Your assignment:
Retrieve every line of the data holding the word "down".

Dataset records
____

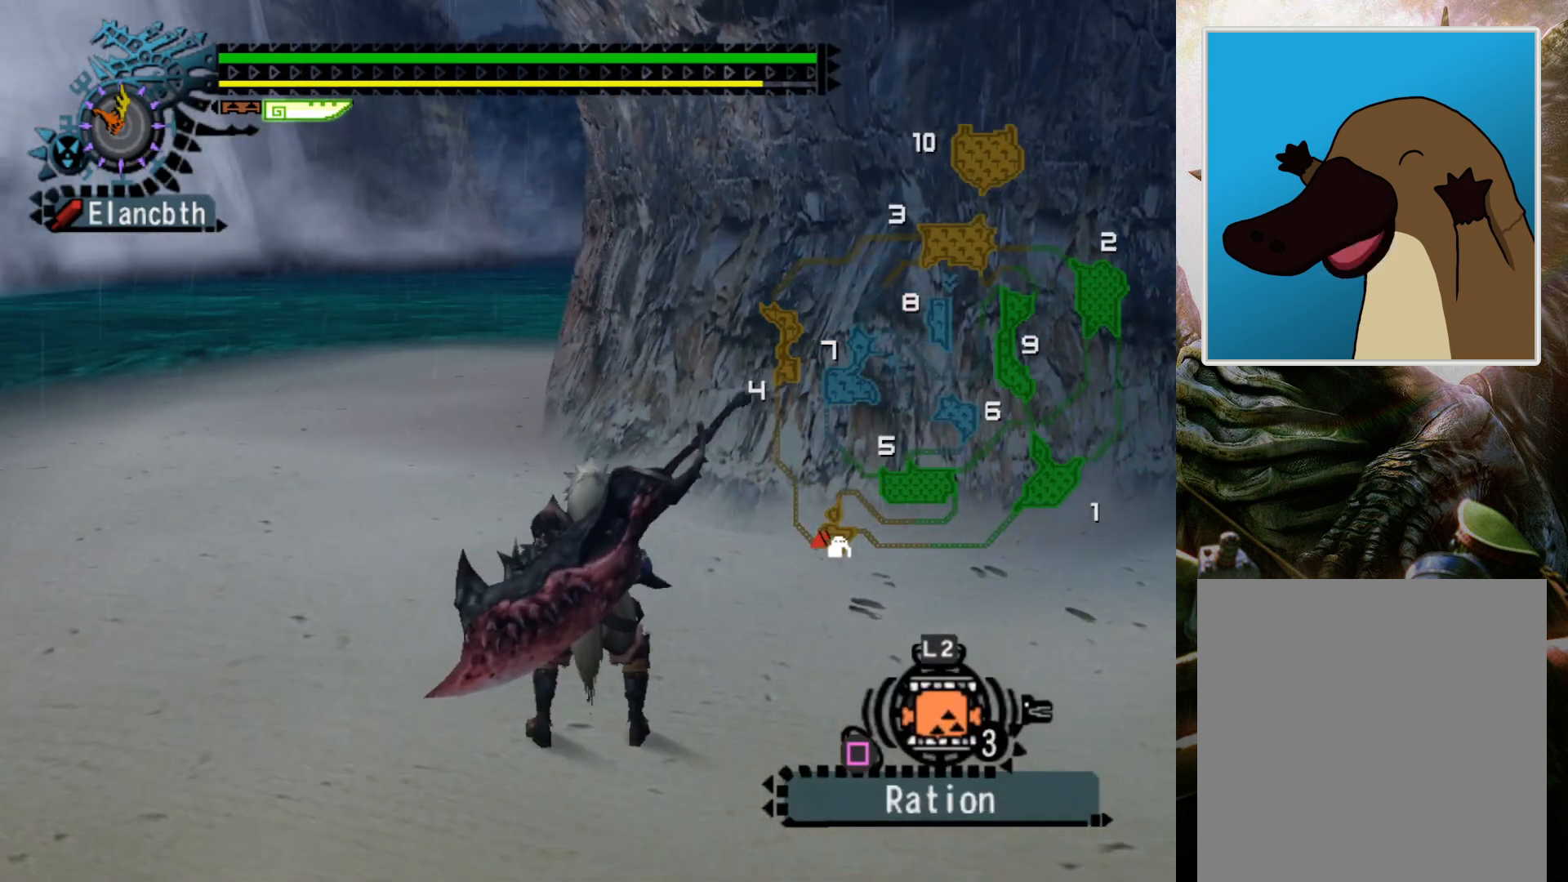
{"buttons": [], "left_stick": "center", "right_stick": "center", "events": [[167, "DPAD_RIGHT", "down"], [300, "DPAD_RIGHT", "up"]]}
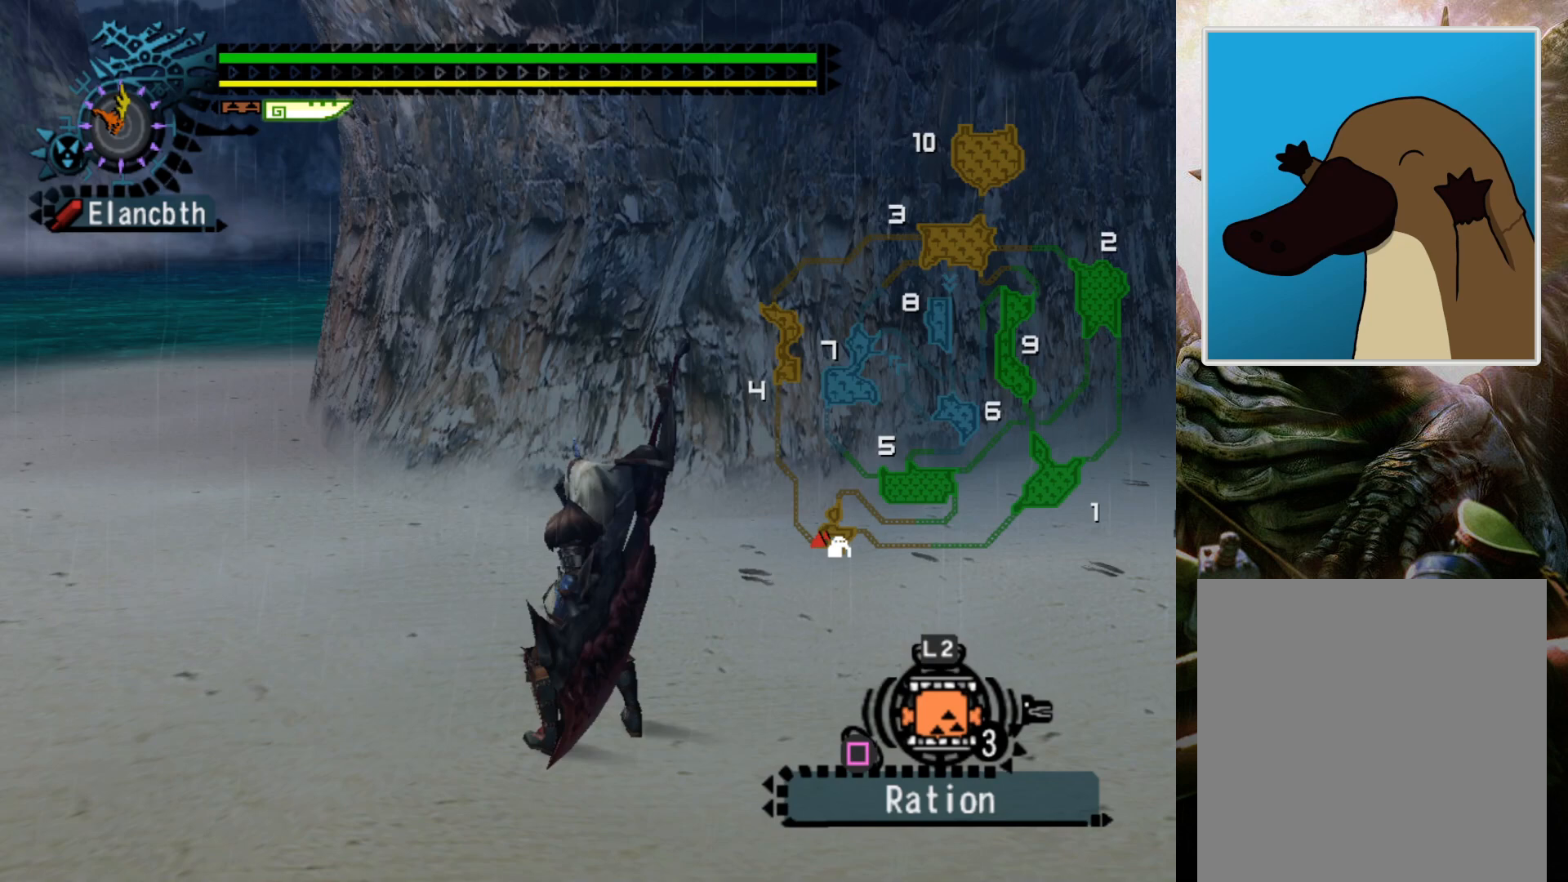
{"buttons": [], "left_stick": "center", "right_stick": "center", "events": []}
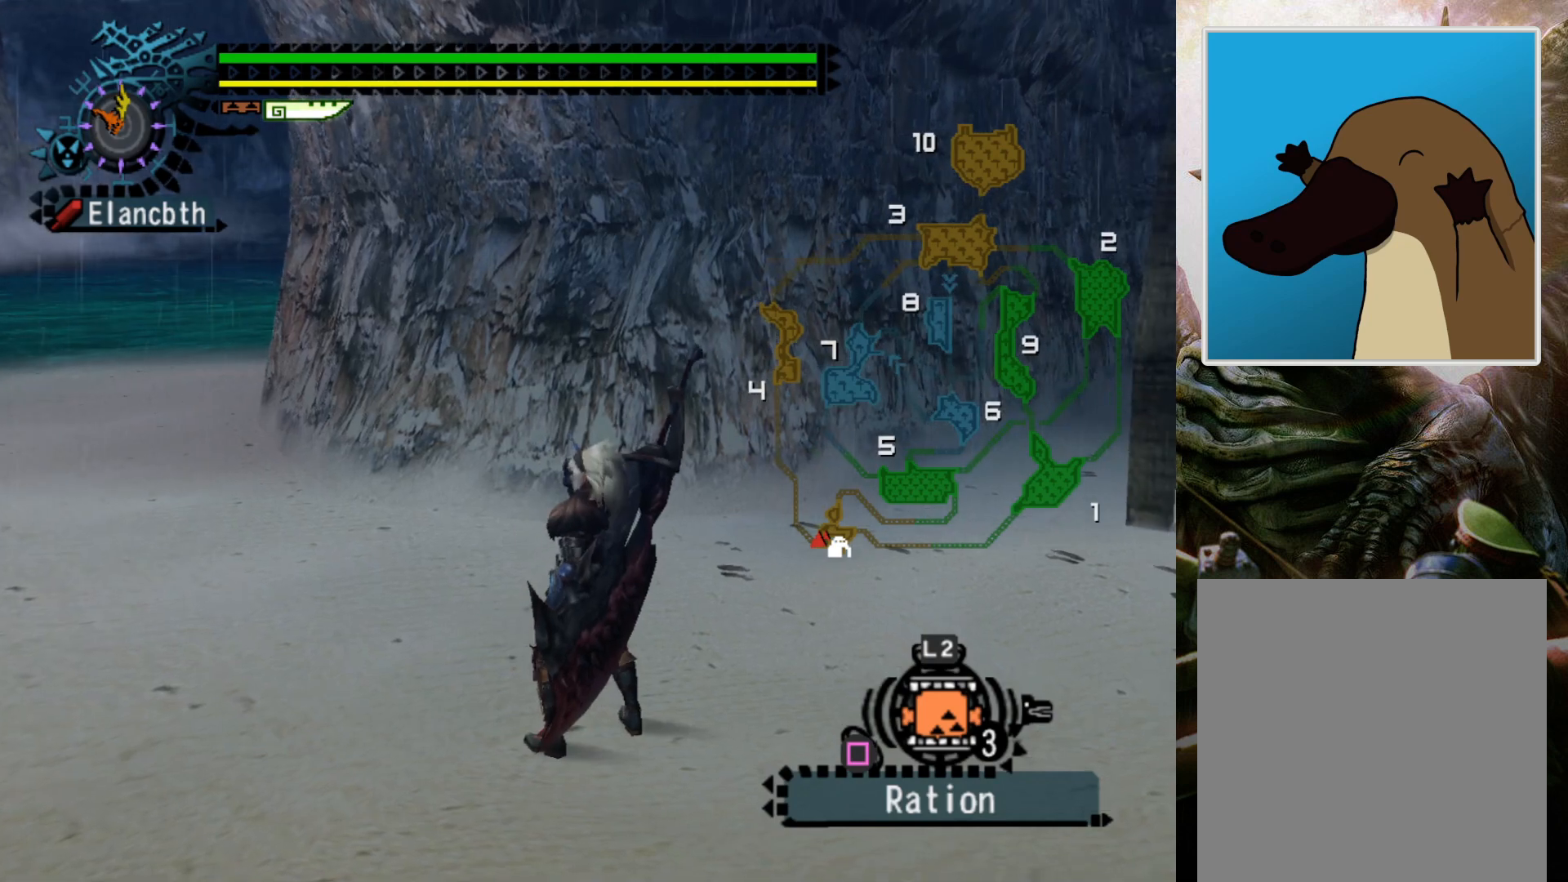
{"buttons": ["DPAD_RIGHT"], "left_stick": "center", "right_stick": "center", "events": [[367, "DPAD_RIGHT", "down"]]}
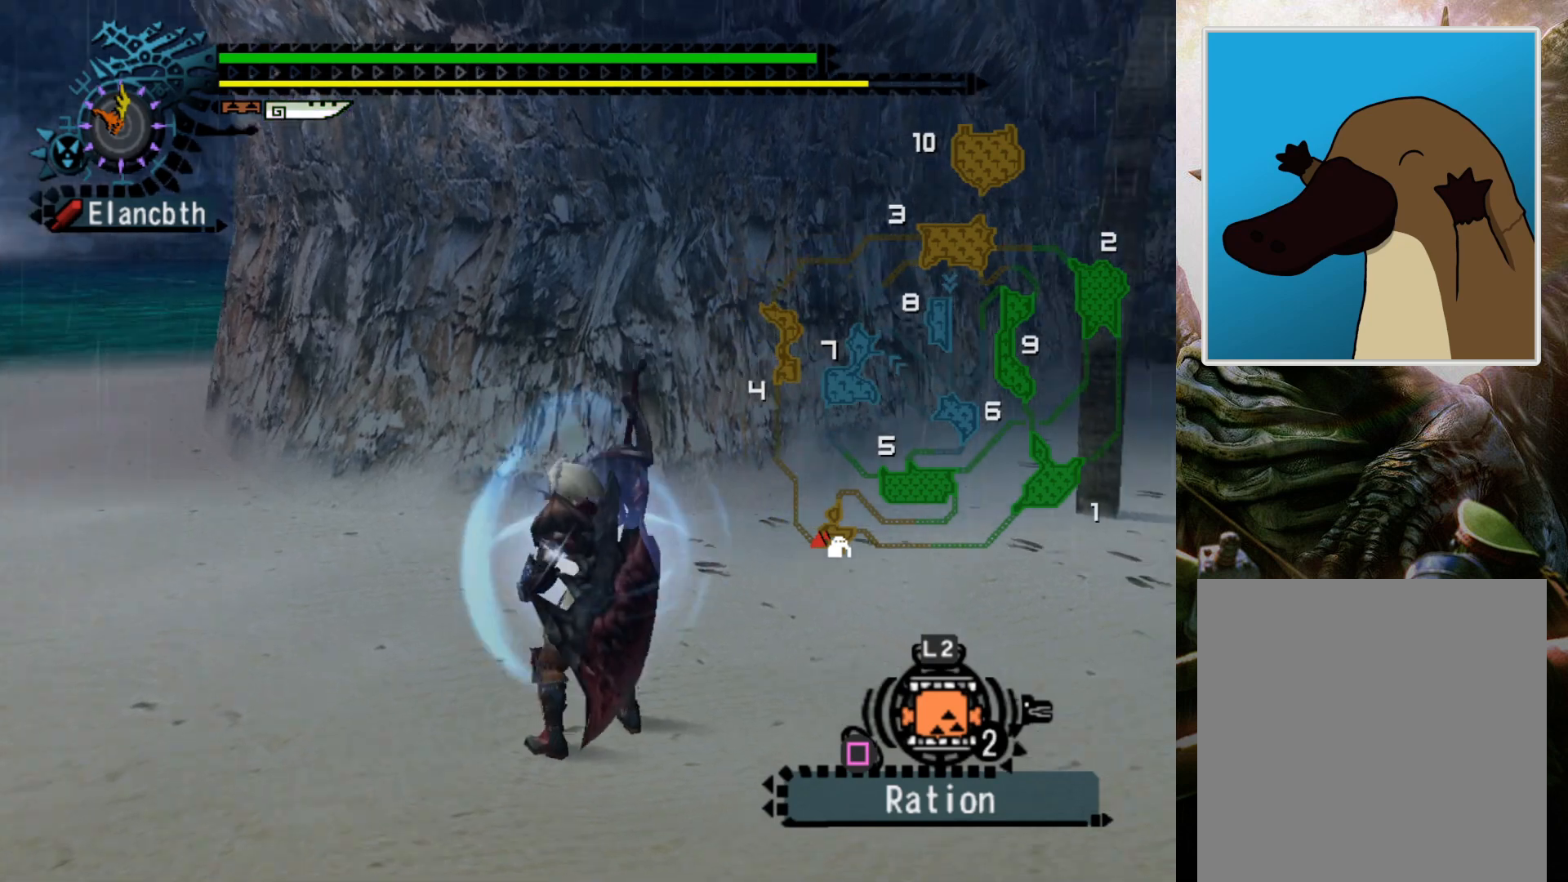
{"buttons": ["DPAD_LEFT"], "left_stick": "center", "right_stick": "center", "events": [[200, "DPAD_RIGHT", "up"], [467, "DPAD_LEFT", "down"]]}
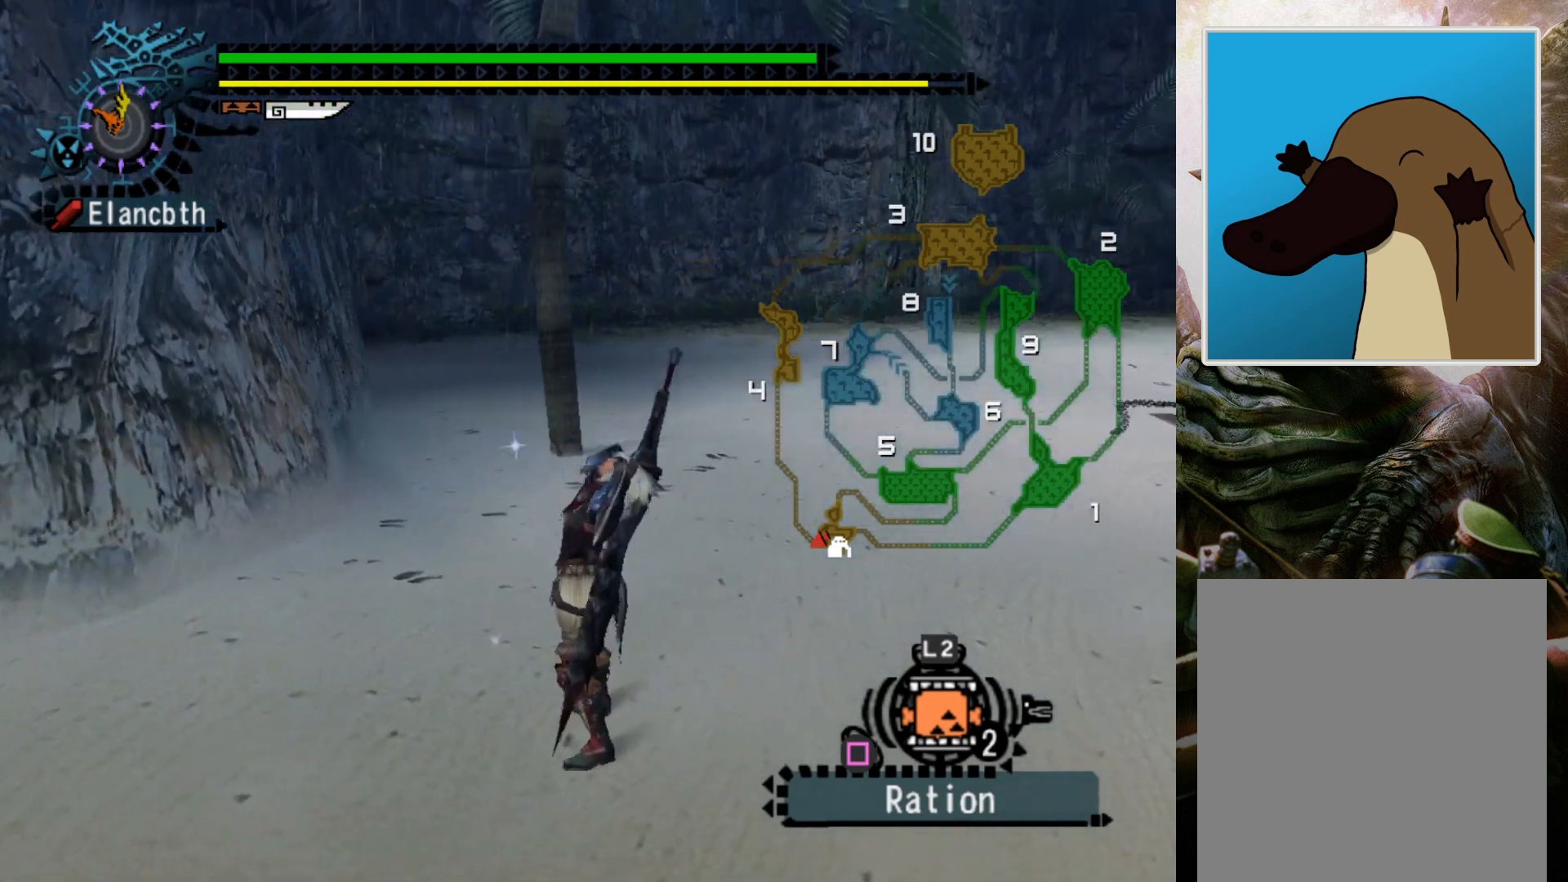
{"buttons": [], "left_stick": "center", "right_stick": "center", "events": [[367, "DPAD_LEFT", "up"]]}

____

Exercise result:
{"buttons": [], "left_stick": "center", "right_stick": "center", "events": [[167, "DPAD_RIGHT", "down"], [300, "DPAD_RIGHT", "up"]]}
{"buttons": ["DPAD_RIGHT"], "left_stick": "center", "right_stick": "center", "events": [[367, "DPAD_RIGHT", "down"]]}
{"buttons": ["DPAD_LEFT"], "left_stick": "center", "right_stick": "center", "events": [[200, "DPAD_RIGHT", "up"], [467, "DPAD_LEFT", "down"]]}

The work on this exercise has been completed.